”To boil,” he says, and Teiran is sure she can agree, though she can’t exactly imagine it. The feel your blood grow hot from something other than anger, ”To burn” like a criminal at the stake, to feel yourself dying. It is a dark and painful one, indeed. Eik may not want to think about it but Teiran has faced worse things than burning. At least to burn means to eventually get the sweet reprieve of death. To be tortured is for it to only continue, and to bear the scars of it forever.

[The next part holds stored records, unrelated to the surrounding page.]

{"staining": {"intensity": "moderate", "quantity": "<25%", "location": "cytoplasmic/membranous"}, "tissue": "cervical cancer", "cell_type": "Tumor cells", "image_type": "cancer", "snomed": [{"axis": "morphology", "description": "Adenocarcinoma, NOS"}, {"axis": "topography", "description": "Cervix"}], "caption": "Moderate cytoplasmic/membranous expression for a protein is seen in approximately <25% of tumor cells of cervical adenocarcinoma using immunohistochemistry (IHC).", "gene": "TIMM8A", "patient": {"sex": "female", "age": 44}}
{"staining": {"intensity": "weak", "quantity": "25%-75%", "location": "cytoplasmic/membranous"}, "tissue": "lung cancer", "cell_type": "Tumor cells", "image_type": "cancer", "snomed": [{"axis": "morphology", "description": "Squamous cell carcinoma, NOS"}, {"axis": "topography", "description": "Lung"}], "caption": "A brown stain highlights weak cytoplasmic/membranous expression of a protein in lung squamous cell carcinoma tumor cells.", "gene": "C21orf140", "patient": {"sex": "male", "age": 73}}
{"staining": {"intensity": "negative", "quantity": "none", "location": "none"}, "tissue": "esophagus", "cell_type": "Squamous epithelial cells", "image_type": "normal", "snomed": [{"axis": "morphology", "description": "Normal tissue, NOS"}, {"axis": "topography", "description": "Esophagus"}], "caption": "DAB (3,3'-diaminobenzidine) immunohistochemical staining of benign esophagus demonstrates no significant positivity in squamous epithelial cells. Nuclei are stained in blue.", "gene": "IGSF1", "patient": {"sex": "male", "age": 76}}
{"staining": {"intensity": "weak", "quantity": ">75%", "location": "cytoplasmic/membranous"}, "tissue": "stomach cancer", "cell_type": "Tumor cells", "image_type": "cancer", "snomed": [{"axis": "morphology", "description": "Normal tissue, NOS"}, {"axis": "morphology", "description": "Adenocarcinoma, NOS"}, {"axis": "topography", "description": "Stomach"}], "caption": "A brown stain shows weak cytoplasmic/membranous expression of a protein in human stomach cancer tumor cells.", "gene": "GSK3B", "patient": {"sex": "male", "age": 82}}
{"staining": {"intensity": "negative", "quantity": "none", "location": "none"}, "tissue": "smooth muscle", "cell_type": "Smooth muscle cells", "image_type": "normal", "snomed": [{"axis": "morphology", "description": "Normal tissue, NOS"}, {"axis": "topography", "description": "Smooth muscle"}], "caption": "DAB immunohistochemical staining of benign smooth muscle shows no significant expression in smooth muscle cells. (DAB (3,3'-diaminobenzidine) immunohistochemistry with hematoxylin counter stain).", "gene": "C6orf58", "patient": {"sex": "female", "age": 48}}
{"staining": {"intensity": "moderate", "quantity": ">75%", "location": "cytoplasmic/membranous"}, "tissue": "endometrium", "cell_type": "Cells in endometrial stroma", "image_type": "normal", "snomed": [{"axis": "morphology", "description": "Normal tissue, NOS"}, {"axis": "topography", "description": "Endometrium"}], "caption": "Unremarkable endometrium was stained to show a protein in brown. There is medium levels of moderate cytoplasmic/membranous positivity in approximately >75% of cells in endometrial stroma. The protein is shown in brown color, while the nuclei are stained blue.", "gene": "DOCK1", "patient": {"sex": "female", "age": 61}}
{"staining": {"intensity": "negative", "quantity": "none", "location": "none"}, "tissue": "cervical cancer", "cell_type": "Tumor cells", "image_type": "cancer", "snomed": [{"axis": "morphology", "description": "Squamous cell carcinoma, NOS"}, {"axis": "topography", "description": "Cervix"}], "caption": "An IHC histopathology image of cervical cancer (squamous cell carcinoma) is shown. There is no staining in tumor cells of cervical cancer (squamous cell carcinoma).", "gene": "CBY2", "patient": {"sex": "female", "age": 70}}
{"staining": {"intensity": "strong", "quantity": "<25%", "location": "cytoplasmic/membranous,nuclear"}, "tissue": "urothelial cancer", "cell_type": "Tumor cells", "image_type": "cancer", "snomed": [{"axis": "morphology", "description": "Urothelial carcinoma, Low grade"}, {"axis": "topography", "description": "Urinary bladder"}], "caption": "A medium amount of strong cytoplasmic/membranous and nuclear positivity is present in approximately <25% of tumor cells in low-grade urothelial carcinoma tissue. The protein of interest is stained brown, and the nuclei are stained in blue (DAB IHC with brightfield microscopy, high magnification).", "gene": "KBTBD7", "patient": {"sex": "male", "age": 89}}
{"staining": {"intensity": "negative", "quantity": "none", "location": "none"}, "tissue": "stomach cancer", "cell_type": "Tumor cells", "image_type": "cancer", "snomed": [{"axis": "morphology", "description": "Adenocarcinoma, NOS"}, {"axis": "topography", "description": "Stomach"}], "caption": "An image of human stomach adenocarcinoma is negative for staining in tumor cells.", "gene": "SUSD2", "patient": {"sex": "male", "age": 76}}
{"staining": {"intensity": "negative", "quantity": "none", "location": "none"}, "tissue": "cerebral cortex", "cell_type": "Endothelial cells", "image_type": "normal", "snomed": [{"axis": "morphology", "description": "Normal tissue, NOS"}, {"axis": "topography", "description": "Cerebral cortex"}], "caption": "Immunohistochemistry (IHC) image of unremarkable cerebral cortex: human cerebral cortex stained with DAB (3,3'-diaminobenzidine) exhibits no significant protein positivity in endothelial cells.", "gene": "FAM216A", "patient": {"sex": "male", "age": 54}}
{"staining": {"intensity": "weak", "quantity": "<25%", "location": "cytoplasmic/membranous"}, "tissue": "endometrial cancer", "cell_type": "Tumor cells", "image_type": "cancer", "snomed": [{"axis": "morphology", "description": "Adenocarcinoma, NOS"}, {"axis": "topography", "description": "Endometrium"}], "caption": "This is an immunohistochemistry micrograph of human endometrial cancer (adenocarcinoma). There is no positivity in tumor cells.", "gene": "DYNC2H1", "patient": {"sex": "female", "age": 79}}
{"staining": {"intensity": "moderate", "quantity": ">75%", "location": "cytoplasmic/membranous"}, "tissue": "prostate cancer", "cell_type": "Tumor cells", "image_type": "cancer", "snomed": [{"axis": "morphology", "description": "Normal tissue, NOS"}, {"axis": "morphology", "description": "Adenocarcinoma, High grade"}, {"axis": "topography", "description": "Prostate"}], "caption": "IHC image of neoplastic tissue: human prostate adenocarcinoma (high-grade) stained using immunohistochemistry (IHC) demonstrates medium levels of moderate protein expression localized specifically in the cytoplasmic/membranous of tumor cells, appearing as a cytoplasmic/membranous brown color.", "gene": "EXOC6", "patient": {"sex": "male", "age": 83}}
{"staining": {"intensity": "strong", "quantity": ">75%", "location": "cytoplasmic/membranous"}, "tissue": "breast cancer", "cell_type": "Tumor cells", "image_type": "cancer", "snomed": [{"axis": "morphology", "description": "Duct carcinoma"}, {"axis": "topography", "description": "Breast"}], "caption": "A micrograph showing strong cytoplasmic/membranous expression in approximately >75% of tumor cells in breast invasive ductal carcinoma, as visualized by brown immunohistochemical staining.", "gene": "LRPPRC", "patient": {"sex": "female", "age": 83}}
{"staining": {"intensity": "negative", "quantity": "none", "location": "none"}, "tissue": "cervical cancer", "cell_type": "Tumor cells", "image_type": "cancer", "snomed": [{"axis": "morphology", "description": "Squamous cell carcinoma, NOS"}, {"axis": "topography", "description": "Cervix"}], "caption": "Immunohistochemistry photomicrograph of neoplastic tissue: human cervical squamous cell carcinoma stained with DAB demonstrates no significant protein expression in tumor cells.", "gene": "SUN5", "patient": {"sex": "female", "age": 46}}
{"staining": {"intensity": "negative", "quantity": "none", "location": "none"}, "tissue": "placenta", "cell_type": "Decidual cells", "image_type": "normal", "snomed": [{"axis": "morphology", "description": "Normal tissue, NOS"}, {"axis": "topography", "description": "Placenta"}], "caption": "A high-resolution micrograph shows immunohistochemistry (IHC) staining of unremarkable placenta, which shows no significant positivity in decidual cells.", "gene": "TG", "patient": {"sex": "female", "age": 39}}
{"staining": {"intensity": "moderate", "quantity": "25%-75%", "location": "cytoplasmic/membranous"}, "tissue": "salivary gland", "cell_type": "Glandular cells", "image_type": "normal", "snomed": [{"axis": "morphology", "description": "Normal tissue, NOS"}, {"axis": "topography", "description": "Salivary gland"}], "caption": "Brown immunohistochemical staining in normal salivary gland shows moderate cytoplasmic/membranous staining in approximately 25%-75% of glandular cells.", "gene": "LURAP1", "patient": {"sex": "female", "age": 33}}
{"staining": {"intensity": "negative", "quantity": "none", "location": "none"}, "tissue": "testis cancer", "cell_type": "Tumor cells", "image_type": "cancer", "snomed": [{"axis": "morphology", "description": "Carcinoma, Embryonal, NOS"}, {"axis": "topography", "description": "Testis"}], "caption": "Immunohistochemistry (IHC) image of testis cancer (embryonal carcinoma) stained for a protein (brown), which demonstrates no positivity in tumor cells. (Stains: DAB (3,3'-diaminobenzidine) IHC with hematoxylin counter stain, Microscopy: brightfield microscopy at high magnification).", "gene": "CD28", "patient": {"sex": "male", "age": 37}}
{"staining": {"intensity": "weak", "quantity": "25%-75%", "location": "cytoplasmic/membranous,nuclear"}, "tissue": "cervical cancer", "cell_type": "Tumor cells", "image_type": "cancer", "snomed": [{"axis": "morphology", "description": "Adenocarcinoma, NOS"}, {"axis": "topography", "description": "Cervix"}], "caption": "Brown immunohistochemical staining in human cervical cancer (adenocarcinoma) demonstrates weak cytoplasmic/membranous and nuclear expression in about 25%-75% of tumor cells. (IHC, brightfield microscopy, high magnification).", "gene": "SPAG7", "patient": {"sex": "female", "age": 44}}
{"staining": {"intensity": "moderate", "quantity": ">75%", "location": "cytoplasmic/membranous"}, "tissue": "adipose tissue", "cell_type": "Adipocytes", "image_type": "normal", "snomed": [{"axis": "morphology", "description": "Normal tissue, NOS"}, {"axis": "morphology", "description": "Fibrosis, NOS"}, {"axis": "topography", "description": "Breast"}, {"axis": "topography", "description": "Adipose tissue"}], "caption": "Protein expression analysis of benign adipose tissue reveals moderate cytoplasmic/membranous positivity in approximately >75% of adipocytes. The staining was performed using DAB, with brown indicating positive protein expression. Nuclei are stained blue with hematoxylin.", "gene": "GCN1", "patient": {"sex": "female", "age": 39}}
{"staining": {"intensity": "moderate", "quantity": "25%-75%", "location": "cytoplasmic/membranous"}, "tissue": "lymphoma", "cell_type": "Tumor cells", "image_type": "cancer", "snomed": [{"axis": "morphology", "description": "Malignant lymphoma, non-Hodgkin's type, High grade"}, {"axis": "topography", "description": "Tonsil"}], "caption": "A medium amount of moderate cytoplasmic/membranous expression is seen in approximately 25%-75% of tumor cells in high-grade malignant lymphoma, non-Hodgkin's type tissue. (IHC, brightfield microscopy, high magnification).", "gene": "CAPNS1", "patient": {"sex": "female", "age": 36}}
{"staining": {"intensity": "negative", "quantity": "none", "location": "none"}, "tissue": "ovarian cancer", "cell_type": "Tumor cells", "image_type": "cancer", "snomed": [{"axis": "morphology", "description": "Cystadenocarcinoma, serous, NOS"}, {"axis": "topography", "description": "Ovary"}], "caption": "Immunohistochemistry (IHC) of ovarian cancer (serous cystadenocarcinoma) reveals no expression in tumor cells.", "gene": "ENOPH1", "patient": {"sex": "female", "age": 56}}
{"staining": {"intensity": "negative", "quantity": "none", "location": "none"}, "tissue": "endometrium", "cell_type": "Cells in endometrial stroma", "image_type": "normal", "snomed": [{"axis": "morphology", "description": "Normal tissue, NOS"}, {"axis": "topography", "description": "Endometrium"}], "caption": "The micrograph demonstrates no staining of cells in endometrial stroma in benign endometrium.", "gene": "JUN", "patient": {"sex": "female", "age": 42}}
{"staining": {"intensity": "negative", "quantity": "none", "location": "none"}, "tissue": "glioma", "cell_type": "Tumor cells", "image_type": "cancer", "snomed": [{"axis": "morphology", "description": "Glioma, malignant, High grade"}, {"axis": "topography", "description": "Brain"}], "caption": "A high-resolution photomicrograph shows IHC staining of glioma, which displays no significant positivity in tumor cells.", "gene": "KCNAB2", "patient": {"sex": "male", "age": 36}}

He asks her to keep speaking and her sharp, sage green eyes glance down at the same moment that his glance up. The soldier doesn’t recognize the question as any more than it is: a request. She can’t think that it is somehow soothing to the Emissary standing at her side for her voice to drone on about insignificant things, but he asked and she would, indeed, oblige.
”Tell me something about yourself.”
Ah, and there is so much that she could say. Things that he likely is aware of but doesn’t exactly know the truth of, the things that made her who she is. An orphan with a vigor inside her much bigger than the body that housed it, a tool and a puppet, a formidable, talented fighter. She doesn’t say any of those things. “I hate parties,” is the eventual fact that escapes her, and no doubt what a revelation it is, if her lack of enthusiasm is any indication.
“Parties mean that equines get drunk and when they get drunk they get reckless, and that means babysitting a bunch of adults.” Her words are lackluster, a little dull and maybe even a little nonsensical, but she says them anyway. “And, when they’re drunk they try to talk to me too much,” and if there is one truth about anything on this night, it is that Teiran is horribly unfit to carry on small talk. For all the ways this party had been made to keep them warm, she didn’t think she’d get lucky enough for it to burn.